__What is required__. Transcribe every line of the material below without change, apart from dropping the pictures.

+++++

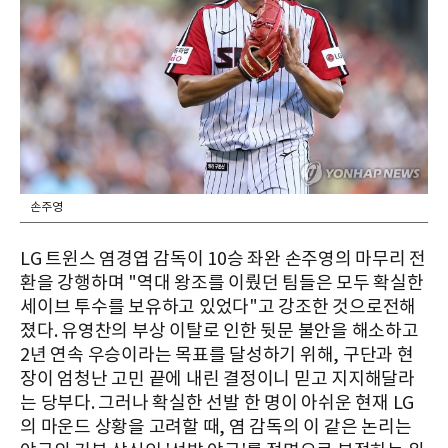
손주영
LG 트윈스 염경엽 감독이 10승 좌완 손주영의 마무리 전
환을 강행하며 "역대 왕조를 이뤘던 팀들은 모두 확실한
세이브 투수를 보유하고 있었다"고 강조한 것으로전해
졌다. 유영찬의 부상 이탈로 인한 뒷문 불안을 해소하고
2년 연속 우승이라는 목표를 달성하기 위해, 구단과 현
장이 엄청난 고민 끝에 내린 결정이니 믿고 지지해달라
는 당부다. 그러나 확실한 선발 한 명이 아쉬운 현재 LG
의 마운드 상황을 고려할 때, 염 감독의 이 같은 논리는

+++++

__Task solution__.
손주영
LG 트윈스 염경엽 감독이 10승 좌완 손주영의 마무리 전
환을 강행하며 "역대 왕조를 이뤘던 팀들은 모두 확실한
세이브 투수를 보유하고 있었다"고 강조한 것으로전해
졌다. 유영찬의 부상 이탈로 인한 뒷문 불안을 해소하고
2년 연속 우승이라는 목표를 달성하기 위해, 구단과 현
장이 엄청난 고민 끝에 내린 결정이니 믿고 지지해달라
는 당부다. 그러나 확실한 선발 한 명이 아쉬운 현재 LG
의 마운드 상황을 고려할 때, 염 감독의 이 같은 논리는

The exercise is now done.